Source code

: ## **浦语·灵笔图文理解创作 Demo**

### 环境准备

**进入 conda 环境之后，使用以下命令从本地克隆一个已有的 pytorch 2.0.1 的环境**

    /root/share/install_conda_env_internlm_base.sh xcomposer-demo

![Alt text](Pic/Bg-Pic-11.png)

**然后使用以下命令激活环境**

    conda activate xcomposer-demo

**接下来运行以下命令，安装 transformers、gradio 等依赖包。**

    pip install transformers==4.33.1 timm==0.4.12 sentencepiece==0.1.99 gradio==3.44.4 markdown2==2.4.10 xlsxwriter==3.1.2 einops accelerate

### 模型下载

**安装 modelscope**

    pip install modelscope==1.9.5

========

→ **Task to carry out**
Print, unchanged, the lines of the entries from the one containing "## **浦语·灵笔图文理解创作 Demo**" through the end of the entries, with both ends included.

→ **Solution to this task**
: ## **浦语·灵笔图文理解创作 Demo**

### 环境准备

**进入 conda 环境之后，使用以下命令从本地克隆一个已有的 pytorch 2.0.1 的环境**

    /root/share/install_conda_env_internlm_base.sh xcomposer-demo

![Alt text](Pic/Bg-Pic-11.png)

**然后使用以下命令激活环境**

    conda activate xcomposer-demo

**接下来运行以下命令，安装 transformers、gradio 等依赖包。**

    pip install transformers==4.33.1 timm==0.4.12 sentencepiece==0.1.99 gradio==3.44.4 markdown2==2.4.10 xlsxwriter==3.1.2 einops accelerate

### 模型下载

**安装 modelscope**

    pip install modelscope==1.9.5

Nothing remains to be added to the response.